NASA’s plans to study Jupiter’s moon Europa are underway, with a projected launch date in the mid-2020s.

Science has long suspected that extraterrestrial life must exist in the universe, but good luck finding out for sure. Most planets and stellar bodies in our solar system – while very interesting in their own right – show few signs that life is thriving at all. One rare exception is Europa, a moon of Jupiter that might just have an absolutely massive subsurface ocean filled with life forms. Of course, since Europa is 628 million kilometers from Earth, swinging by to find out isn’t easy. But NASA is moving ahead with mission plans all the same, with a projected launch sometime in the mid-2020s.

The mission was discussed at this week’s State of NASA address, where administrator Charles Bolden elaborated on the proposed 2016 budget. “Looking to the future,” Bolden said, “we’re planning a mission to explore Jupiter’s fascinating moon Europa, selecting instruments this spring and moving toward the next phase of our work.” As detailed in the budget, NASA plans to dedicate a total of $30 million to the initiative. For context, the Mars Curiosity Rover cost a grand total of $2.5 billion.

NASA’s likely mission plan is to build a probe called the Europa Clipper, which would orbit Jupiter and make 45 flybys of the moon. It’s not the only route NASA could take – the space agency did develop plans for a Europa Lander back in 2011. The trouble is, a radiation field near Europa runs the risk of damaging the probe if it made a permanent landing.

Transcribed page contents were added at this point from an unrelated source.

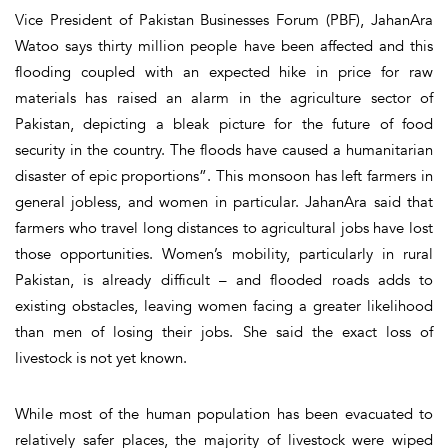
Vice President of Pakistan Businesses Forum (PBF), JahanAra
Watoo says thirty million people have been affected and this
flooding coupled with an expected hike in price for raw
materials has raised an alarm in the agriculture sector of
Pakistan, depicting a bleak picture for the future of food
security in the country. The floods have caused a humanitarian
disaster of epic proportions”. This monsoon has left farmers in
general jobless, and women in particular. JahanAra said that
farmers who travel long distances to agricultural jobs have lost
those opportunities. Women’s mobility, particularly in rural
Pakistan, is already difficult – and flooded roads adds to
existing obstacles, leaving women facing a greater likelihood
than men of losing their jobs. She said the exact loss of
livestock is not yet known.
While most of the human population has been evacuated to
relatively safer places, the majority of livestock were wiped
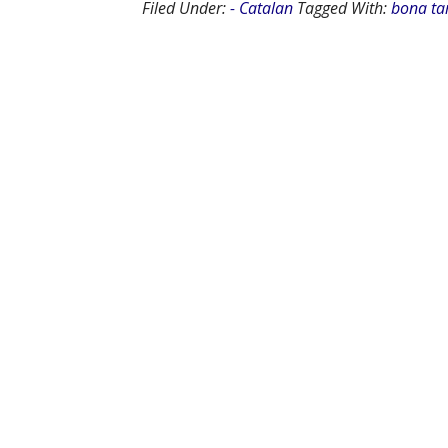
Filed Under:
- Catalan
Tagged With:
bona ta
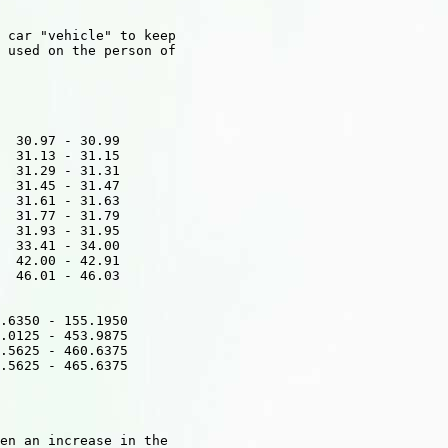
 car "vehicle" to keep

 used on the person of

  30.97 - 30.99

  31.13 - 31.15 

  31.29 - 31.31  

  31.45 - 31.47  

  31.61 - 31.63 

  31.77 - 31.79  

  31.93 - 31.95  

  33.41 - 34.00  

  42.00 - 42.91  

  46.01 - 46.03 

.6350 - 155.1950 

.0125 - 453.9875 

.5625 - 460.6375  

.5625 - 465.6375   

en an increase in the
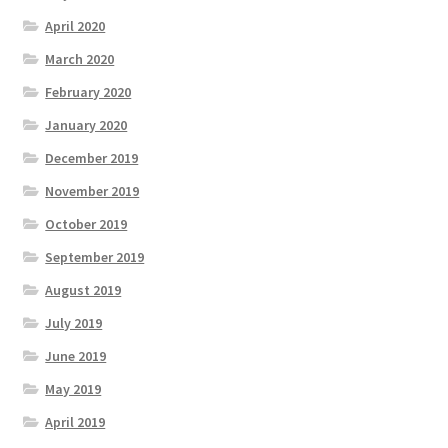
April 2020
March 2020
February 2020
January 2020
December 2019
November 2019
October 2019
September 2019
August 2019
July 2019
June 2019
May 2019
April 2019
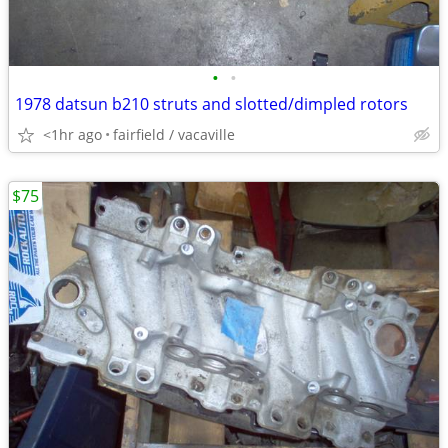
•
•
1978 datsun b210 struts and slotted/dimpled rotors
<1hr ago
fairfield / vacaville
$75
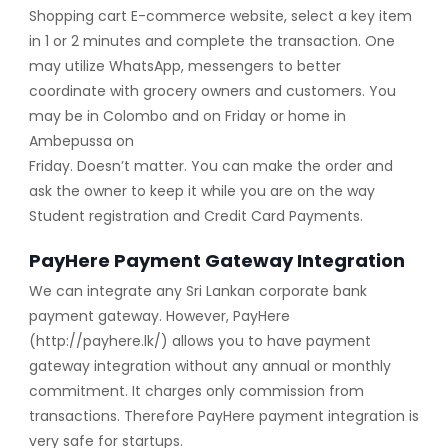
Shopping cart E-commerce website, select a key item
in 1 or 2 minutes and complete the transaction. One
may utilize WhatsApp, messengers to better
coordinate with grocery owners and customers. You
may be in Colombo and on Friday or home in
Ambepussa on
Friday. Doesn’t matter. You can make the order and
ask the owner to keep it while you are on the way
Student registration and Credit Card Payments.
PayHere Payment Gateway Integration
We can integrate any Sri Lankan corporate bank
payment gateway. However, PayHere
(http://payhere.lk/) allows you to have payment
gateway integration without any annual or monthly
commitment. It charges only commission from
transactions. Therefore PayHere payment integration is
very safe for startups.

If all goes well, NASA would launch its Europa mission in the mid-2020s, but it won’t be the only space agency to do so. The European Space Agency is developing its own mission – the Jupiter Icy Moons Explorer (JUICE) – to launch in 2022. Not only would that increase the chances of confirming life on Europa, it also might signal one of the first honest-to-goodness space races since the Moon Landing.

In short, within the next decade we might finally know if alien life exists with our solar system. What a great time to be excited for space travel!